Il risultato è che in pochi giorni il Plaquenil e gli altri farmaci a base di idrossiclorochina sono diventanti merce rara nelle farmacie di tutto il territorio nazionale. Per questo proprio questa mattina Aifa ha pubblicato delle indicazioni che contengono una possibile soluzione per affrontare il problema senza che ne abbiano pregiudizio né le persone in terapia cronica né chi veramente dovesse averne bisogno per contrastare il Covid-19.

“Comprendiamo il panico che il coronavirus ha scatenato nella popolazione – racconta Ilaria Ciancaleoni Bartoli, direttore dell’Osservatorio Malattie Rare – ma questo non può giustificare comportamenti irresponsabili: acquistare idrossiclorochina ‘in via preventiva’, per tenerlo a casa in caso di una eventuale necessità, significa togliere una terapia fondamentale a chi ne ha, invece, sicuro e immediato bisogno. Questo farmaco si può prendere solo su prescrizione: per ogni prescrizione non necessaria c’è una persona affetta da artrite reumatoide, sindrome di Sjogren o LES che rischia di dover interrompere le terapie, è importante che i medici dicano ‘no’ alle ricette ‘facili’, anche di fronte alle richieste insistenti di persone comprensibilmente spaventate”.
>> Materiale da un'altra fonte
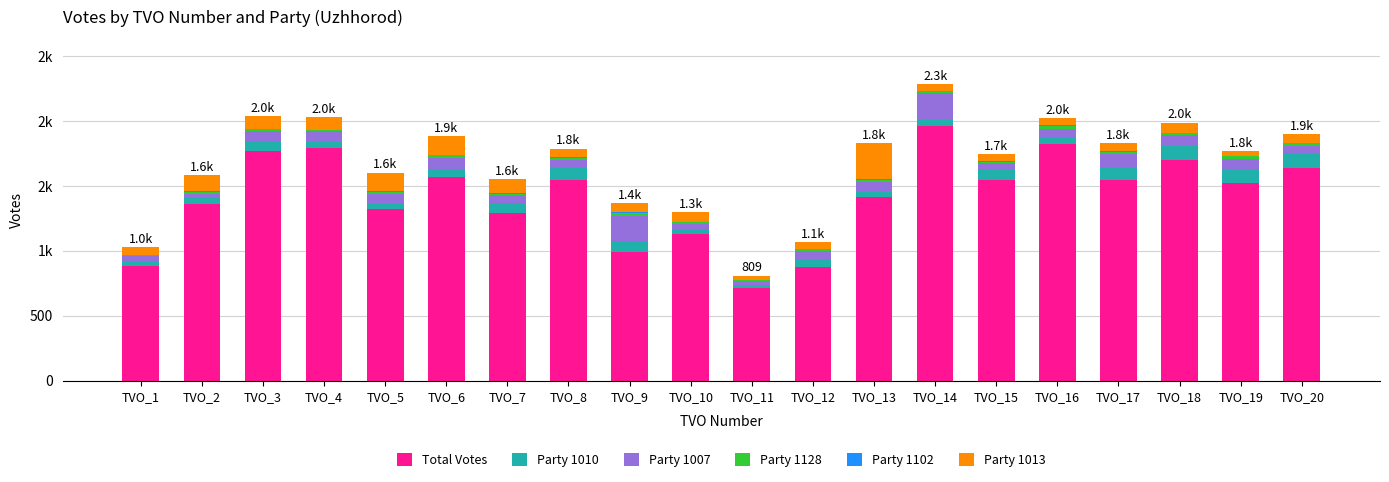

At which label is Party 1128 closest to 17?

TVO_3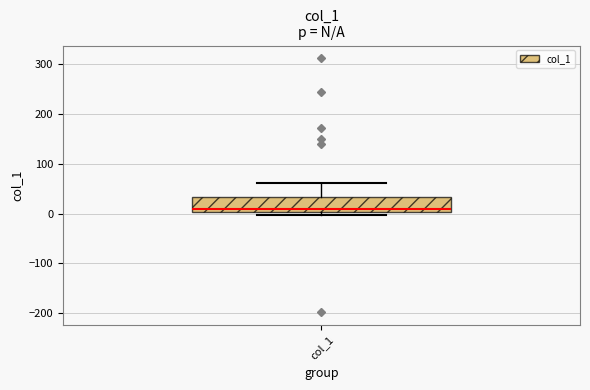

Where is the upper edge of the box for col_1 on the y-axis? The values are not printed on the chart, so give them approximately, as read against the axis.

30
Secondo il direttore dell’Osservatorio “la soluzione proposta da Aifa è interessante e potrebbe essere d’aiuto nella gestione della carenza, il problema è che non è vincolante. La Asl di Modena già da qualche giorno aveva stabilito delle modalità precise di prescrizione del farmaco in caso di Covid-19, rimandando la competenza alle Unità Speciali di Continuità Assistenziale, ma non sappiamo cosa faranno tutte le altre Asl e come ogni regione si muoverà: il rischio è che anche stavolta la tutela non sarà uniforme sul territorio. Ci appelliamo quindi a tutte le Regioni affinché mettano in pratica al più presto questa soluzione con le modalità più idonee, ma fin quando questo non sarà fatto sentiamo il bisogno di appellarci alla coscienza dei medici nel fare le prescrizioni”.

L’Agenzia Europea per i Medicinali (EMA) ha autorizzato la clorochina e l’idrossiclorochina negli studi clinici o nei programmi di utilizzo in emergenza per il trattamento del Covid-19. I due medicinali infatti, attualmente utilizzati per il trattamento della malaria e di alcune malattie autoimmuni, sono oggetto di studio in tutto il mondo poiché potenzialmente in grado di curare la malattia da coronavirus (Covid-19).

Tuttavia, non ci sono ancora evidenze scientifiche che dimostrino l’efficacia nel trattamento del Covid-19 e sono da prescrivere dopo valutazione attenta del paziente perché sia la clorochina che l’idrossiclorochina possono avere effetti indesiderati gravi, in particolare sul cuore, soprattutto a dosi elevate o in associazione ad altri farmaci. In generale, non devono essere presi o prescritti per evitare di ammalarsi, ma solo in presenza di sintomi.